[Stored items]

※

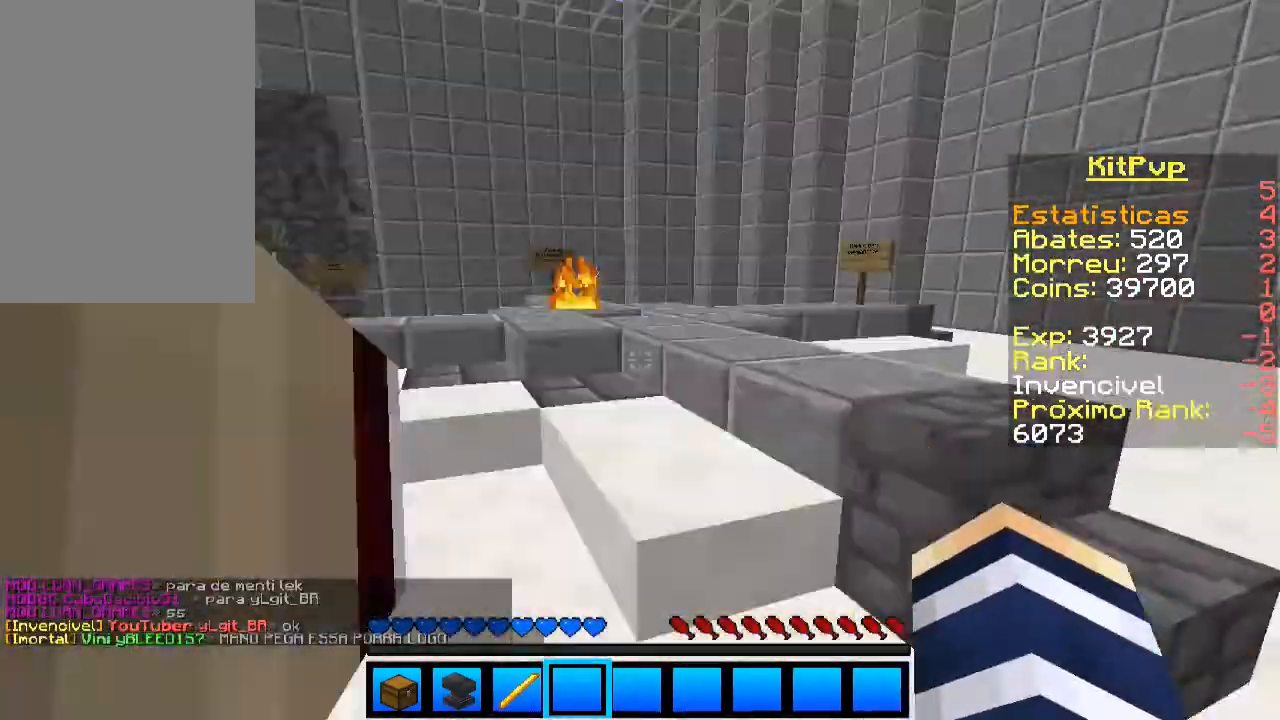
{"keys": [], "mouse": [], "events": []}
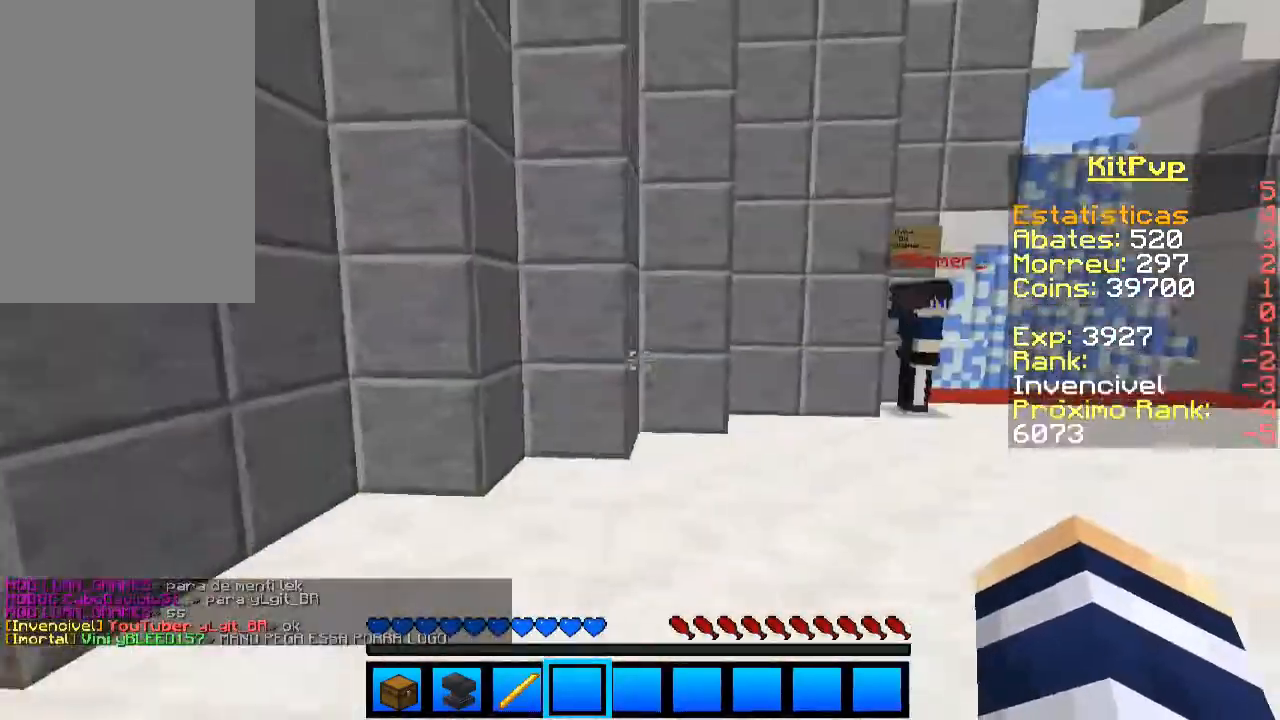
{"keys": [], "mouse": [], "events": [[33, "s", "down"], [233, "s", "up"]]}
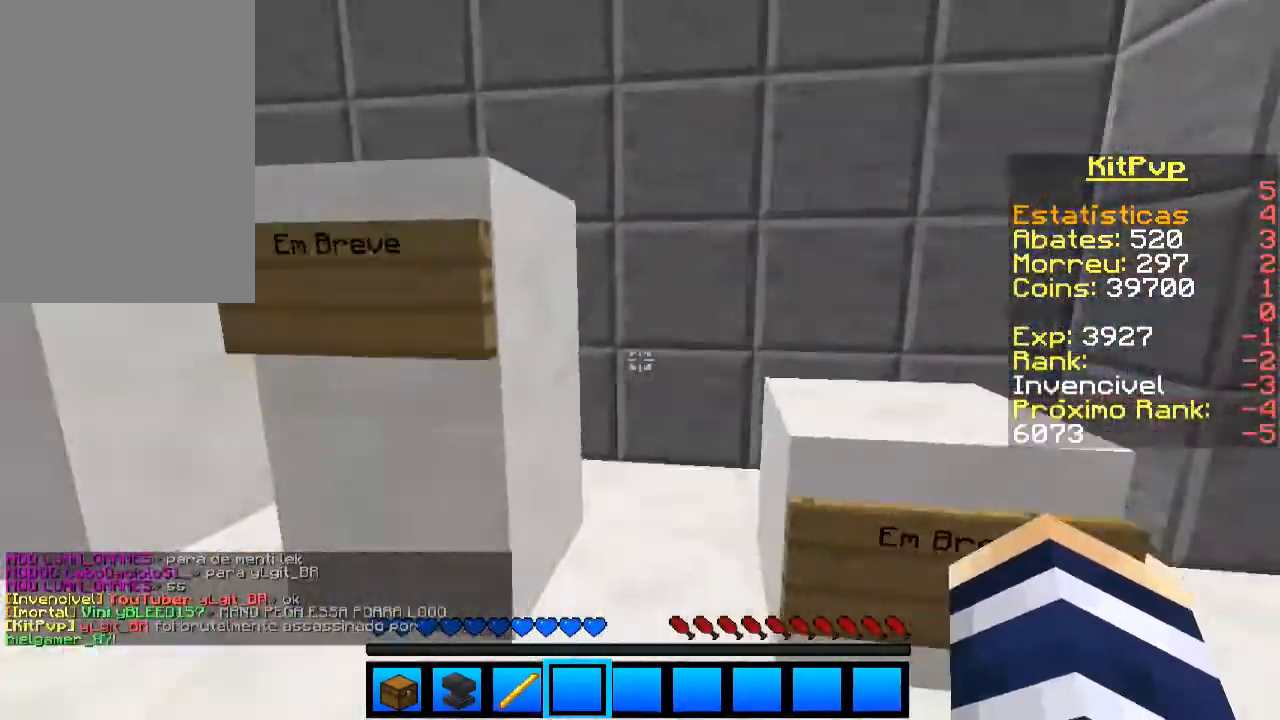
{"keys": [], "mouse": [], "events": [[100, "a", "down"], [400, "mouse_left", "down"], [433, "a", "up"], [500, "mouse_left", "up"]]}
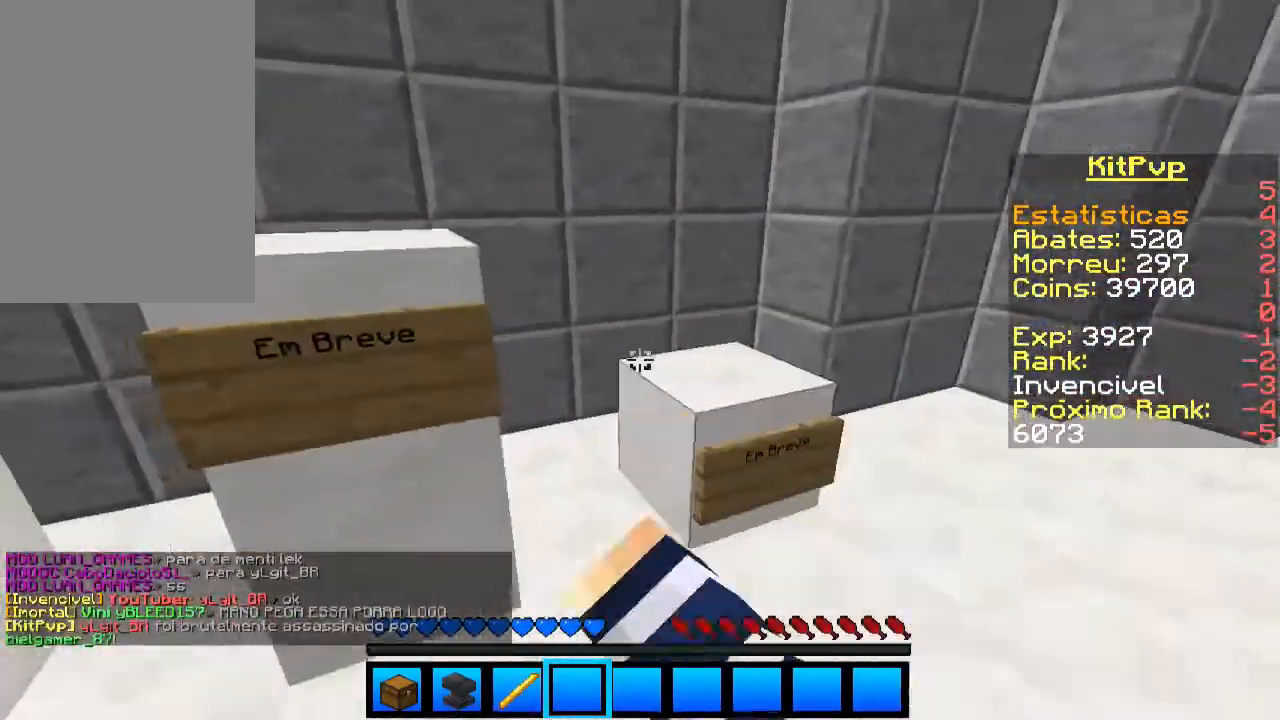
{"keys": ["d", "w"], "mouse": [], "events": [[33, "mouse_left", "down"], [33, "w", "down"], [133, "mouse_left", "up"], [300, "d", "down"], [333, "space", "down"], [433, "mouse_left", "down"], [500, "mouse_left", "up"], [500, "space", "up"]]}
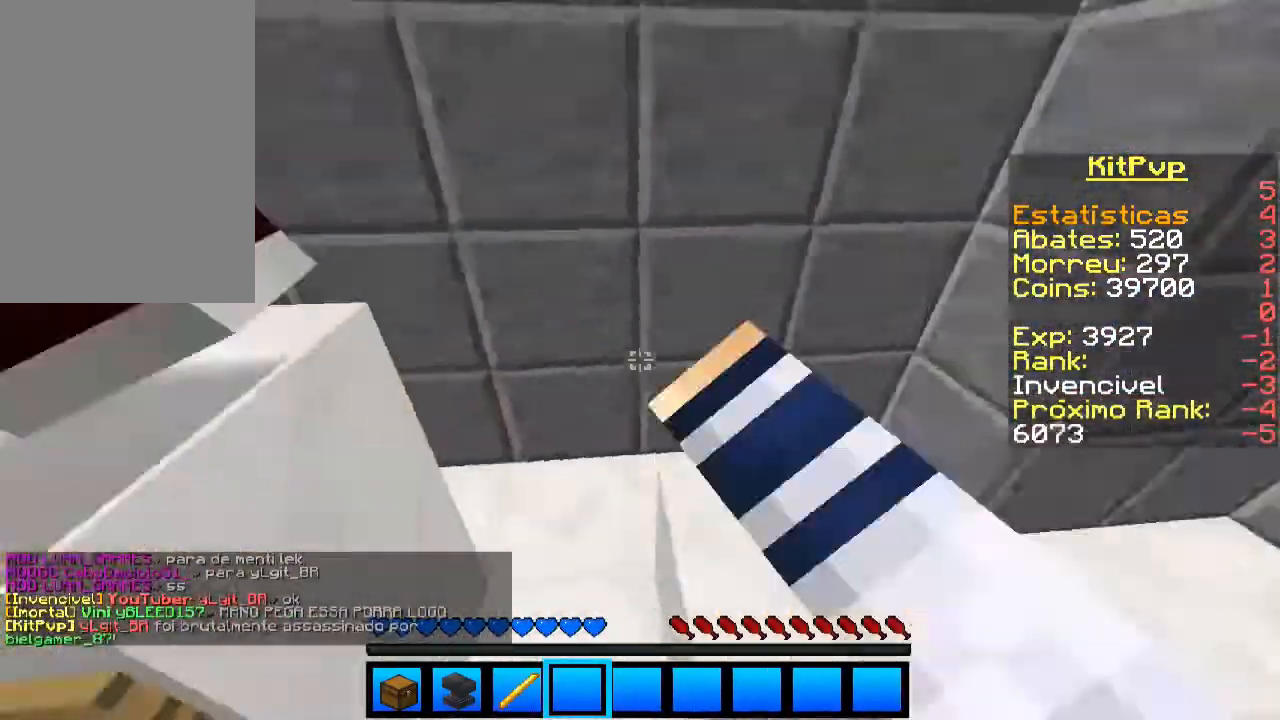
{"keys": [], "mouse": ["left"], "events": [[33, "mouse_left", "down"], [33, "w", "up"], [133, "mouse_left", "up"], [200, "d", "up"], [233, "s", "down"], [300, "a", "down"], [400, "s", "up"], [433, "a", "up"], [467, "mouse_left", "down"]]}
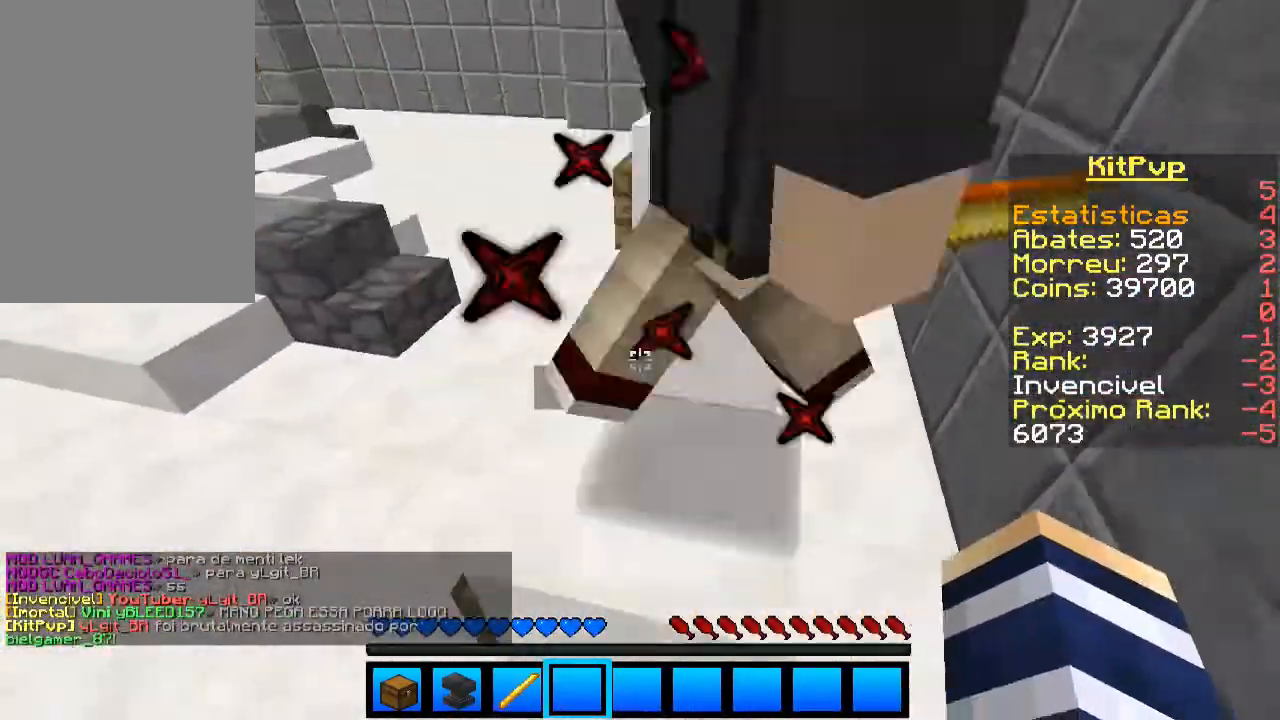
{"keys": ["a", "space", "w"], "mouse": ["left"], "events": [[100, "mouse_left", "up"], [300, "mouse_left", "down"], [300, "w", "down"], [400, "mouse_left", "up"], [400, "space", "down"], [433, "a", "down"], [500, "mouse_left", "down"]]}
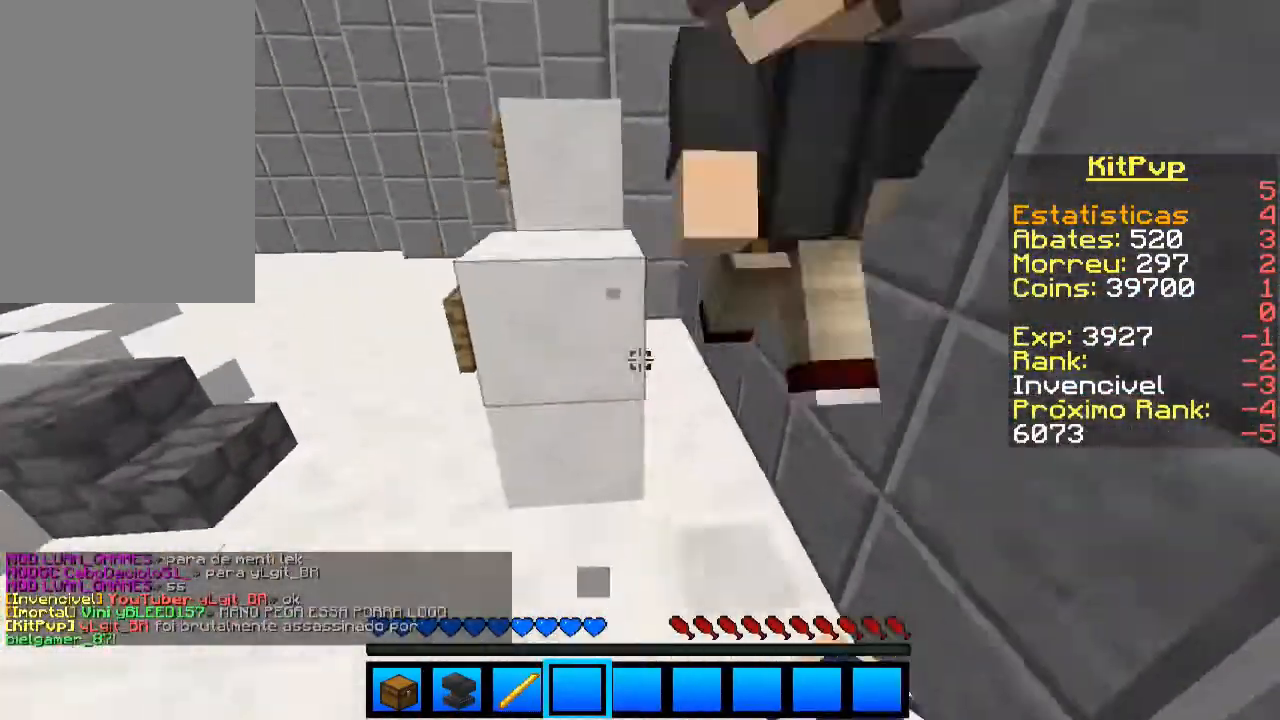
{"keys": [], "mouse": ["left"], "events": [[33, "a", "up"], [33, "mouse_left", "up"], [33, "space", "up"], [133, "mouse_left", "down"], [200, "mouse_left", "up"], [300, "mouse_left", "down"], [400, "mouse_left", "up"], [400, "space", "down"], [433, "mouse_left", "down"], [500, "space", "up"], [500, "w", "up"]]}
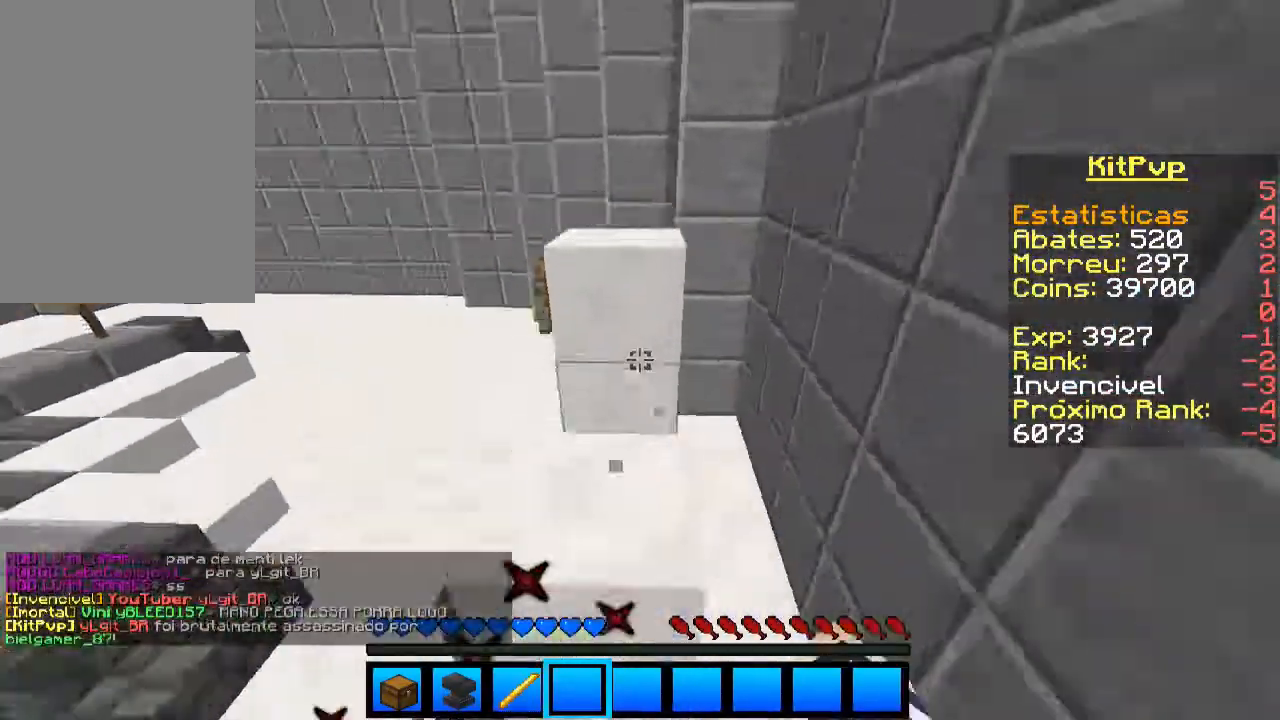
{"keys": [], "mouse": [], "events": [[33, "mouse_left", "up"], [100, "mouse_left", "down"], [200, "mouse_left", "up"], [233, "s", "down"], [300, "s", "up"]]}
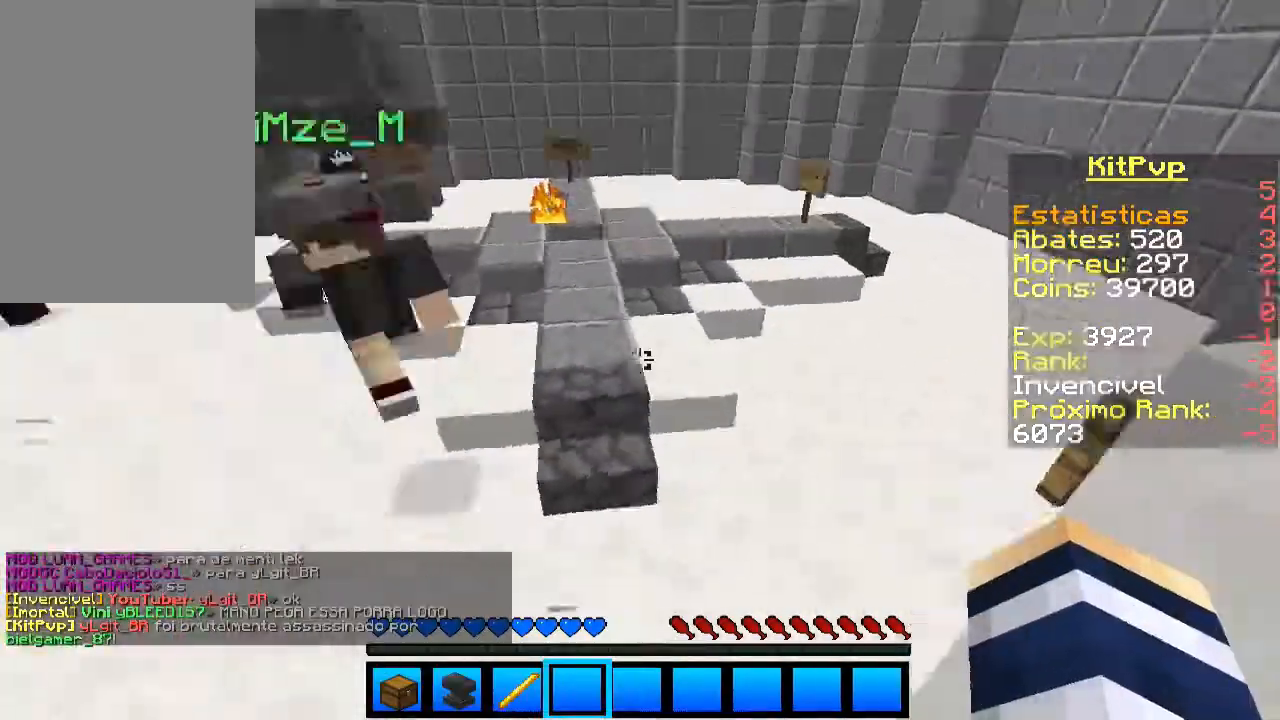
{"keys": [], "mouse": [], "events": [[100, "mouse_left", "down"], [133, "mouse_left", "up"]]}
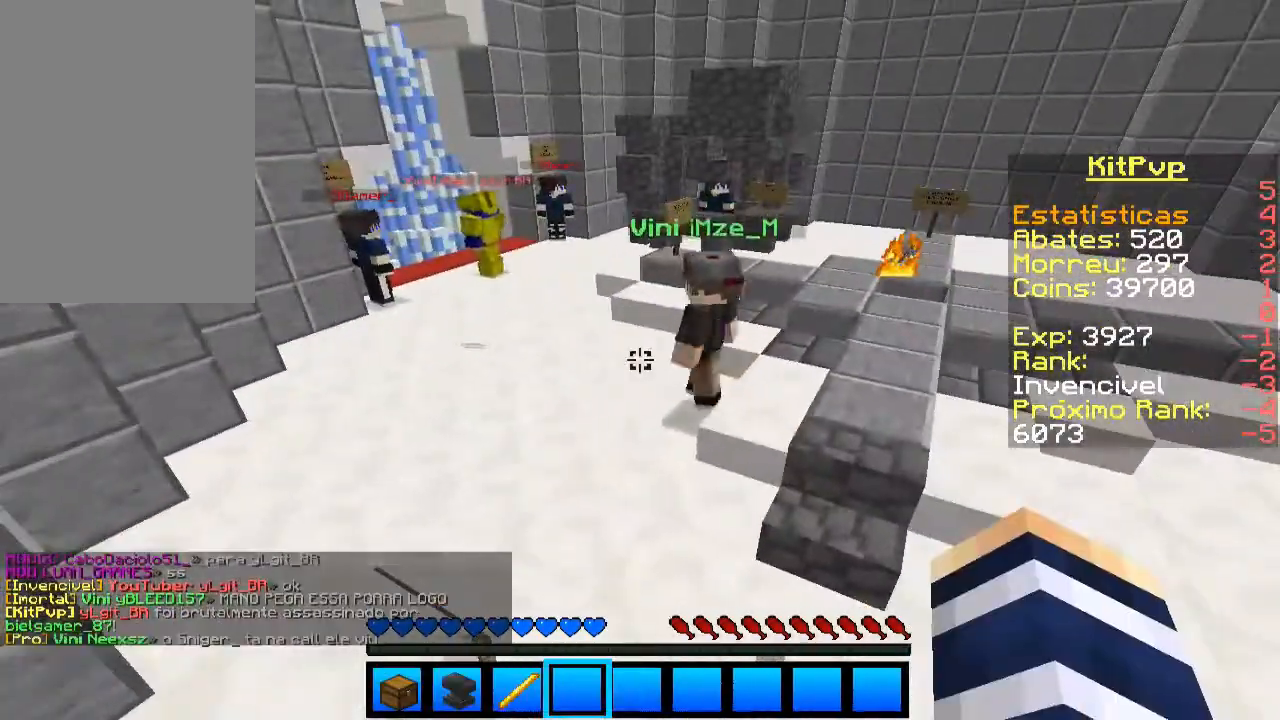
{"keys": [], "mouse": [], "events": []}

※

**WHAT THE TASK REQUIRES**. Please find all lines of the entries that hold the string "space" and copy them.

**RESULT OF THE TASK**.
{"keys": ["d", "w"], "mouse": [], "events": [[33, "mouse_left", "down"], [33, "w", "down"], [133, "mouse_left", "up"], [300, "d", "down"], [333, "space", "down"], [433, "mouse_left", "down"], [500, "mouse_left", "up"], [500, "space", "up"]]}
{"keys": ["a", "space", "w"], "mouse": ["left"], "events": [[100, "mouse_left", "up"], [300, "mouse_left", "down"], [300, "w", "down"], [400, "mouse_left", "up"], [400, "space", "down"], [433, "a", "down"], [500, "mouse_left", "down"]]}
{"keys": [], "mouse": ["left"], "events": [[33, "a", "up"], [33, "mouse_left", "up"], [33, "space", "up"], [133, "mouse_left", "down"], [200, "mouse_left", "up"], [300, "mouse_left", "down"], [400, "mouse_left", "up"], [400, "space", "down"], [433, "mouse_left", "down"], [500, "space", "up"], [500, "w", "up"]]}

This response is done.